Breaking news ahead of the Leicester match on Saturday, that Peter Kenyon is looking to put together a deal to buy Newcastle United from Mike Ashley.
Sky News have broken the story and say that Peter Kenyon has approached a number of potential backers to help buy the club.
Kenyon has been chief executive at both Chelsea and Man Utd and is said to see massive possibilities in terms of expanding the club revenues, especially on the commercial side.
It is embarrassing the way Newcastle United is run on the business and football side (apart from Rafa Benitez), so if Peter Kenyon did succeed in buying the club, NUFC would be getting the chance of at last having the club run in a professional and potentially very successful manner.
Peter Kenyon is working with advisers on a deal to buy the Magpies from Mike Ashley, Sky News can exclusively reveal.
The former Manchester United and Chelsea chief executive Peter Kenyon is plotting a takeover bid for Newcastle United that could end Mike Ashley’s decade-long ownership of the Premier League club.
Sky News can reveal that Mr Kenyon has approached a number of potential financial backers in recent weeks about the idea of collaborating on a deal.
City sources said this weekend that he was working on a bid with Rockefeller Capital Management, a New York-based firm run by Greg Fleming, one of the most prominent figures on Wall Street from his time at Merrill Lynch and then Morgan Stanley’s wealth and asset management divisions.
Mr Kenyon, who is now a director of a sports consultancy business called Opto Advisers, is said by potential investors to have held preliminary talks with Mr Ashley, the Sports Direct chief executive who bought Newcastle in 2007.
The value likely to be attached to Mr Kenyon’s offer was unclear on Saturday.
If a bid from him was successful, Mr Kenyon would take a senior role in the running of the club, according to a source who has been told about his plans.
He is said to believe that there is a significant opportunity to expand Newcastle’s commercial revenues, with the club enjoying a significant international following as well as a large and loyal support at St James’s Park.
However, any takeover is far from guaranteed, and is partly dependent upon Mr Kenyon securing financing commitments from investors.
In the last few weeks, he has approached a number of private equity firms, high net worth individuals and family offices about backing an offer for Newcastle, although the status of those discussions was unclear this weekend.
Mr Kenyon has forged close ties with a number of Chinese investors in European football clubs, although it is not known whether any of the prospective funders of his bid for Newcastle United would be from the world’s second-largest economy.
He remains a credible figure in the football world, having run two of the English game’s most successful teams.
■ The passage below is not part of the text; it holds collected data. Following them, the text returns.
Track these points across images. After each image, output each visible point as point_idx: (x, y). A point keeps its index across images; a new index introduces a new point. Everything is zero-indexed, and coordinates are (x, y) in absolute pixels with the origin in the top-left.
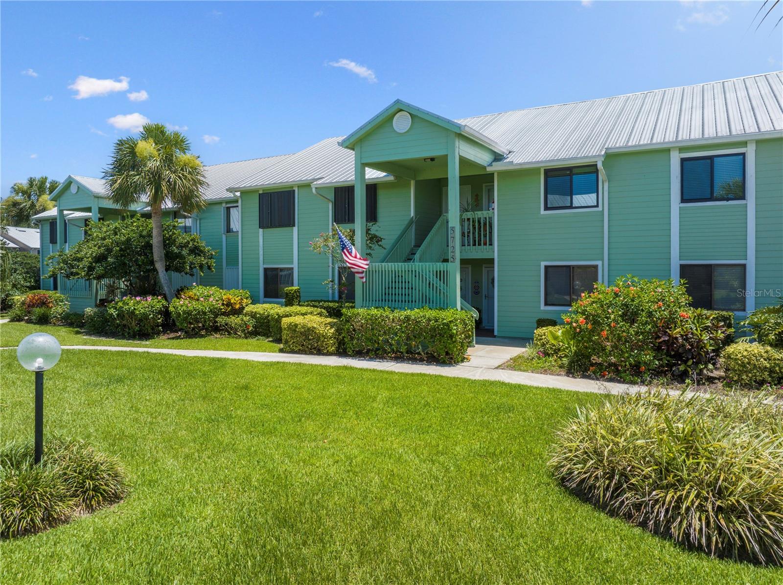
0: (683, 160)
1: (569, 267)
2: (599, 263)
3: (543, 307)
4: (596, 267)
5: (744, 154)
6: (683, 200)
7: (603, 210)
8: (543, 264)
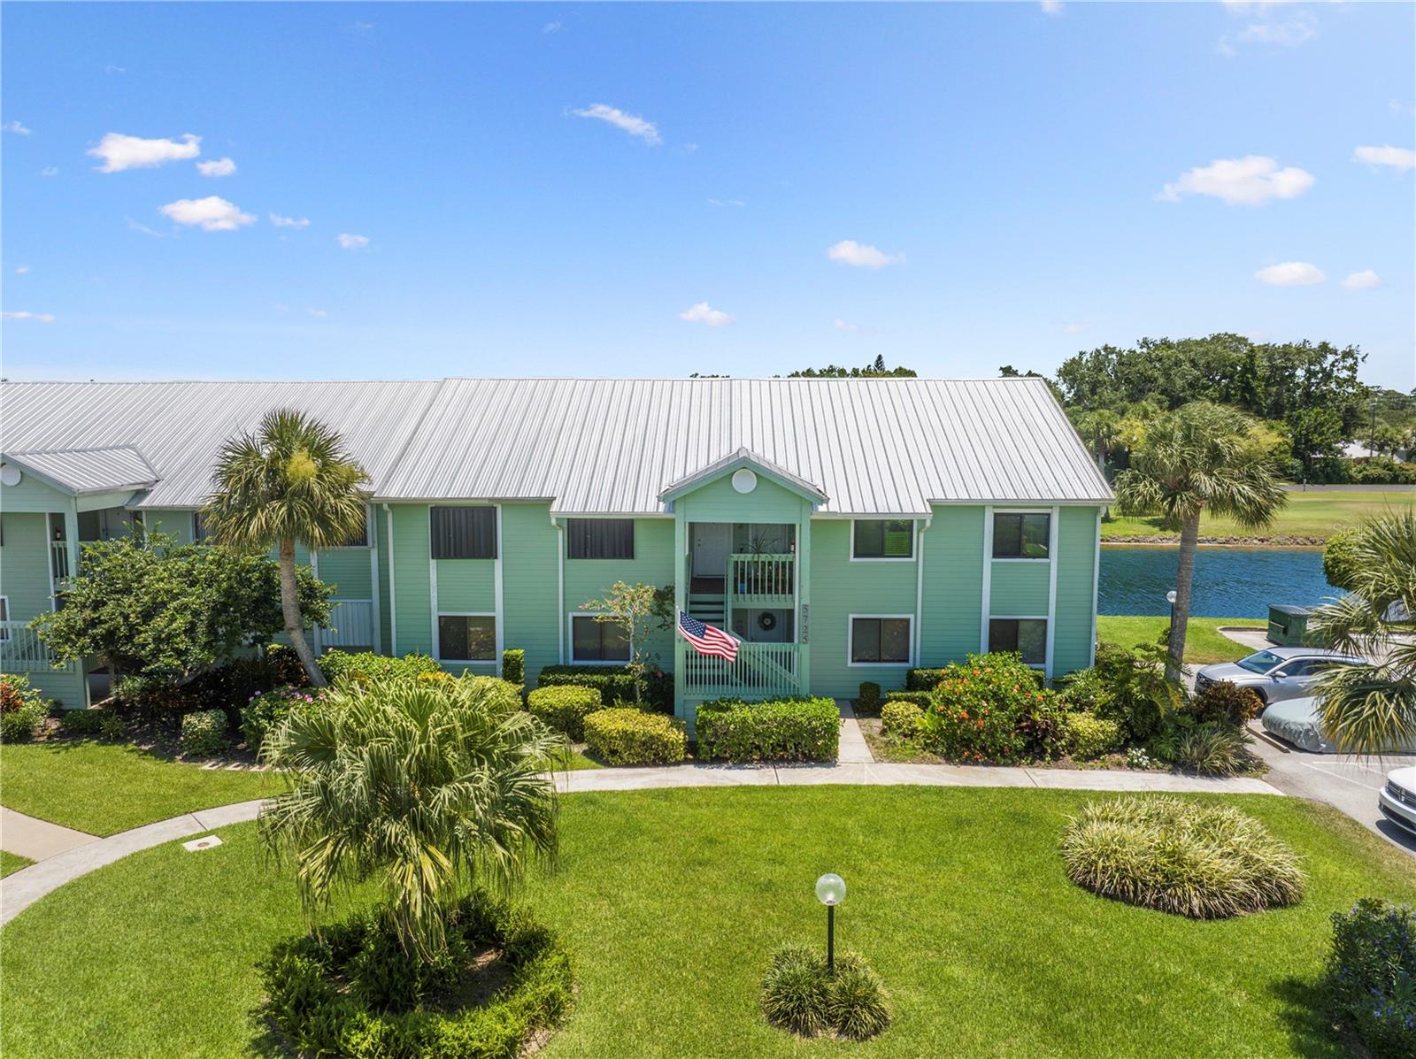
0: (996, 515)
1: (880, 620)
2: (911, 617)
3: (850, 664)
4: (908, 621)
5: (1049, 515)
6: (996, 555)
7: (917, 561)
8: (851, 616)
After leaving Chelsea in 2009, Mr Kenyon had a spell at the helm of the international sports division of Creative Artists Agency, the talent management group.
He resigned from CAA in 2011, since when he has played what associates describe as a behind-the-scenes role in a number of sizeable football deals.
Many Newcastle fans are desperate for a change of owner, having seen their team – who play Leicester at home in the Premier League on Saturday – relegated twice during Mr Ashley’s tenure.
Despite formally putting the club up for sale, however, there have been significant obstacles to a deal, including his reported £400m asking price for the club.
Mr Ashley, who recently orchestrated Sports Direct’s £90m acquisition of House of Fraser within hours of it falling into administration, originally put Newcastle on the market last October, saying he hoped to find a buyer by Christmas.
Since then, he has held talks with several bidders, including Amanda Staveley, the City financier behind a vehicle called PCP Capital Partners.
Negotiations between Mr Ashley and PCP, which was said to have proposed a deal structured to be worth in the region of £300m including deferred payments, broke down earlier this year.
It is unclear whether the Sports Direct tycoon is engaged in talks with any other prospective buyers of the club.
Renewed speculation about the Magpies’ future ownership comes amid talks about prospective takeovers of other prominent Premier League clubs.
Allisher Usmanov, the Ukrainian tycoon, recently sold his £600m stake in Arsenal to fellow shareholder Stan Kroenke, a deal which has triggered the club’s delisting from a junior London stock exchange.
Meanwhile, Roman Abramovich, the Russian owner of Chelsea, has been exploring options for his shareholding following his withdrawal of an application to renew his investor visa.